Fin décembre, le ministre de l’intérieur, Bernard Quintin (MR), a annulé un méga-contrat pour le projet I-Police, qui visait notamment la modernisation numérique. Selon la Police fédérale, le nouveau service représente désormais une étape importante de sa transformation numérique. Concrètement, le nouveau Digital Transformation Office (DTO) – un organe de coordination compétent pour le partage d’informations, l’innovation et la sécurité – fusionnera avec l’ancienne Direction de l’Information et des Ressources ICT de la police (DIR), qui gère notamment les systèmes et réseaux IT internes de la Police intégrée.
i-Police: chronique d’une mort annoncée d’un méga-contrat
Le nouveau service aura pour mission d’améliorer l’efficience du partage interne des informations, de soutenir le travail quotidien de la police et de développer des réseaux et banques de données internes. L’innovation sera également un axe prioritaire.

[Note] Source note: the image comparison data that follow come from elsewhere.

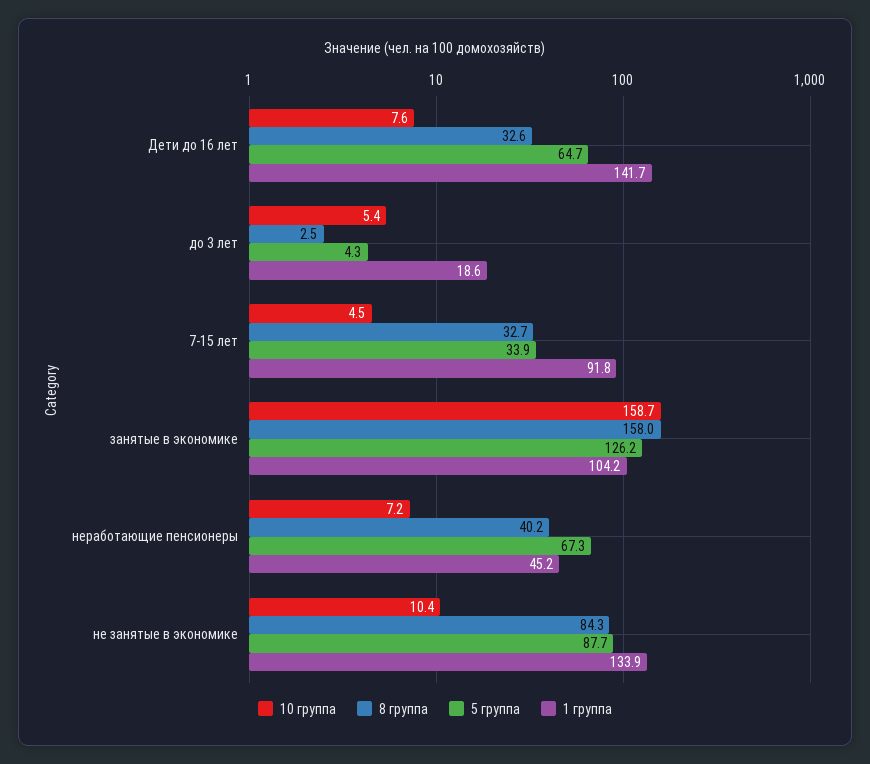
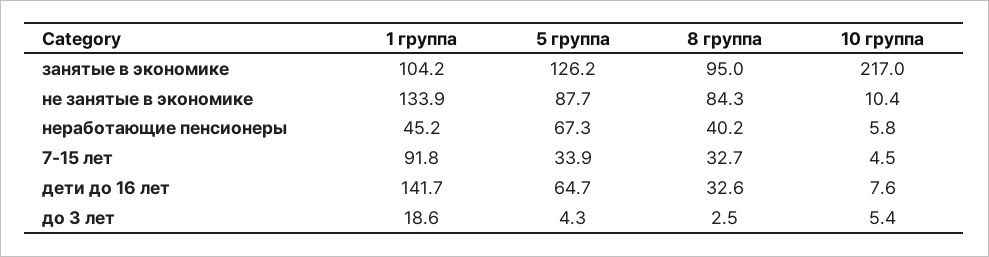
  {
    "10 группа": {
      "Дети до 16 лет": 7.6,
      "до 3 лет": 5.4,
      "7-15 лет": 4.5,
-     "занятые в экономике": 158.7,
+     "занятые в экономике": 217,
-     "неработающие пенсионеры": 7.2,
+     "неработающие пенсионеры": 5.8,
      "не занятые в экономике": 10.4
    },
    "8 группа": {
      "Дети до 16 лет": 32.6,
      "до 3 лет": 2.5,
      "7-15 лет": 32.7,
-     "занятые в экономике": 158,
+     "занятые в экономике": 95,
      "неработающие пенсионеры": 40.2,
      "не занятые в экономике": 84.3
    },
    "5 группа": {
      "Дети до 16 лет": 64.7,
      "до 3 лет": 4.3,
      "7-15 лет": 33.9,
      "занятые в экономике": 126.2,
      "неработающие пенсионеры": 67.3,
      "не занятые в экономике": 87.7
    },
    "1 группа": {
      "Дети до 16 лет": 141.7,
      "до 3 лет": 18.6,
      "7-15 лет": 91.8,
      "занятые в экономике": 104.2,
      "неработающие пенсионеры": 45.2,
      "не занятые в экономике": 133.9
    }
  }

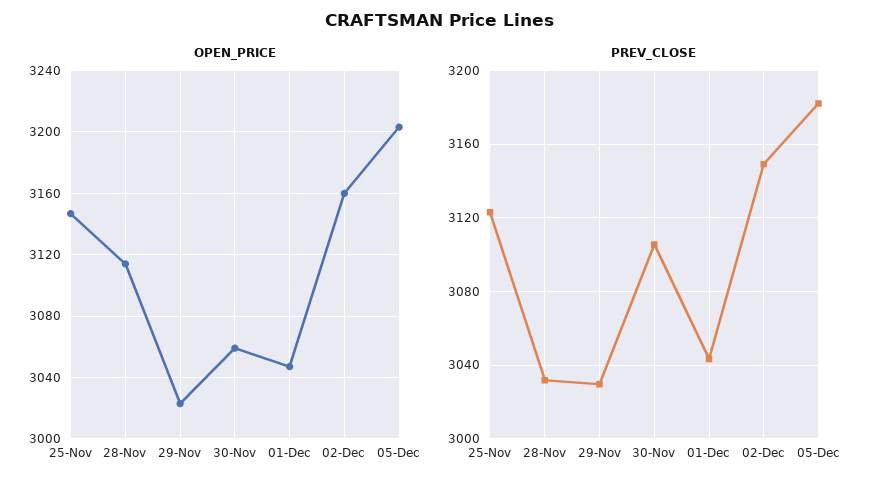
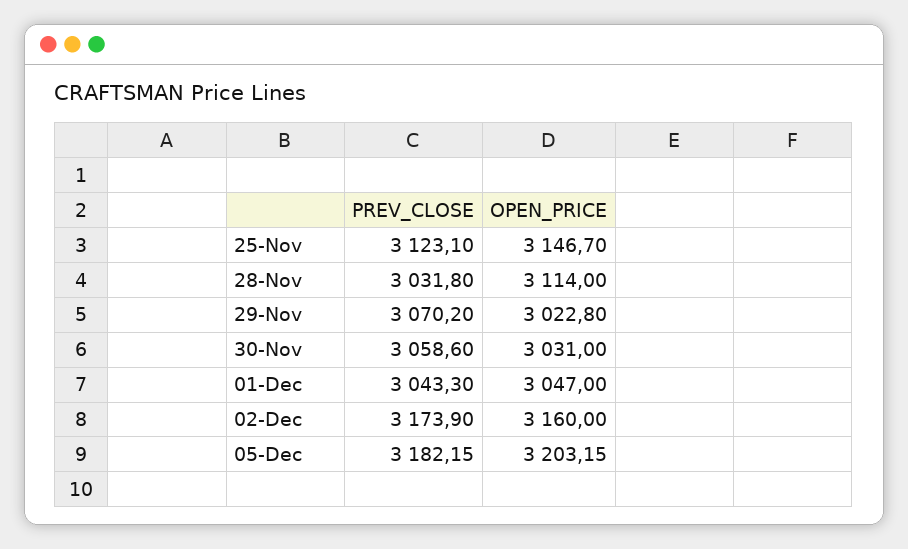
  {
    "OPEN_PRICE": {
      "25-Nov": 3146.7,
      "28-Nov": 3114,
      "29-Nov": 3022.8,
-     "30-Nov": 3060,
+     "30-Nov": 3031,
      "01-Dec": 3047,
      "02-Dec": 3160,
      "05-Dec": 3203.15
    },
    "PREV_CLOSE": {
      "25-Nov": 3123.1,
      "28-Nov": 3031.8,
-     "29-Nov": 3030,
+     "29-Nov": 3070.2,
-     "30-Nov": 3105,
+     "30-Nov": 3058.6,
      "01-Dec": 3043.3,
-     "02-Dec": 3150,
+     "02-Dec": 3173.9,
      "05-Dec": 3182.15
    }
  }

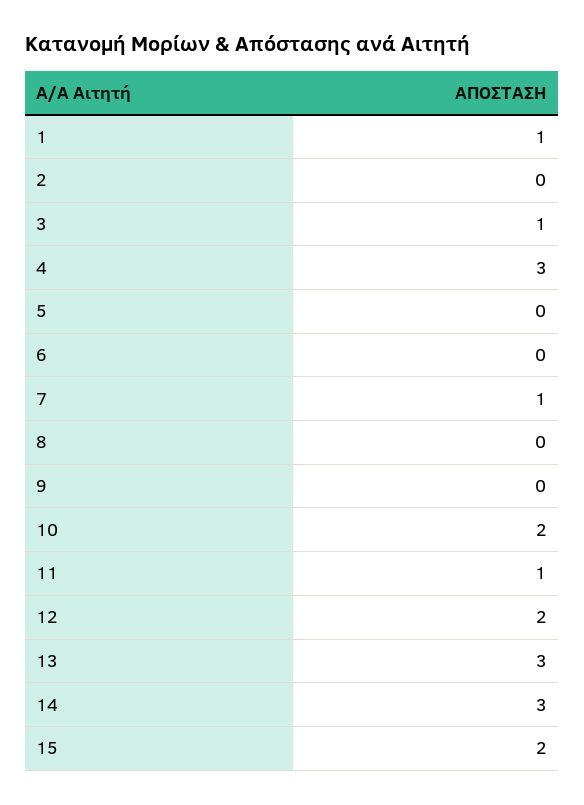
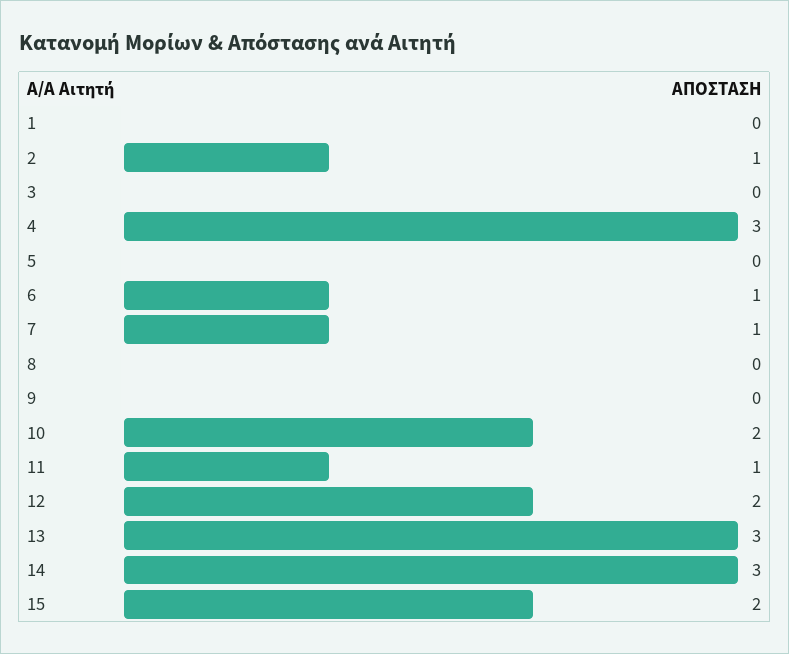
  {
-   "1": 1,
+   "1": 0,
-   "2": 0,
+   "2": 1,
-   "3": 1,
+   "3": 0,
    "4": 3,
    "5": 0,
-   "6": 0,
+   "6": 1,
    "7": 1,
    "8": 0,
    "9": 0,
    "10": 2,
    "11": 1,
    "12": 2,
    "13": 3,
    "14": 3,
    "15": 2
  }

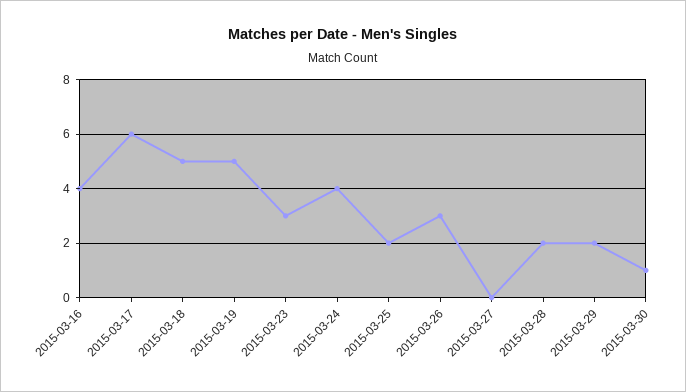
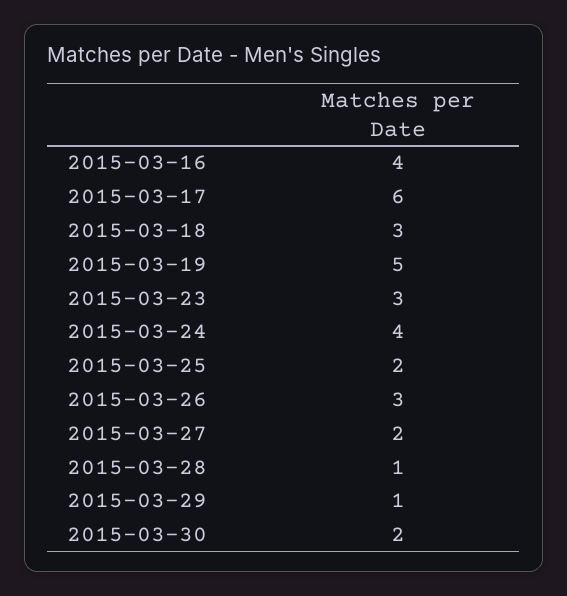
  {
    "2015-03-16": 4,
    "2015-03-17": 6,
-   "2015-03-18": 5,
+   "2015-03-18": 3,
    "2015-03-19": 5,
    "2015-03-23": 3,
    "2015-03-24": 4,
    "2015-03-25": 2,
    "2015-03-26": 3,
-   "2015-03-27": 0,
+   "2015-03-27": 2,
-   "2015-03-28": 2,
+   "2015-03-28": 1,
-   "2015-03-29": 2,
+   "2015-03-29": 1,
-   "2015-03-30": 1
+   "2015-03-30": 2
  }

Parmi les pistes explorées figurent une application facilitant les recherches dans les différentes zones de police, les formations aux lunettes 3D et la sécurisation de l’ensemble.
‘Grâce à notre approche, nous pourrons fournir des outils adaptés au travail quotidien de nos employés, mais aussi de ceux de la Police intégrée, notamment en cocréation avec la Police locale’, déclare à ce propos le commissaire général Eric Snoeck.
En décembre, le ministre Quintin a résilié le méga-contrat relatif au projet de numérisation I-Police. Ce projet aurait permis à la police de centraliser et d’accéder aux données de quelque quatre-vingts applications et banques de données sur une plateforme unique. Quintin a entre-temps adressé une mise en demeure à Sopra Steria, le développeur français en charge du projet de numérisation.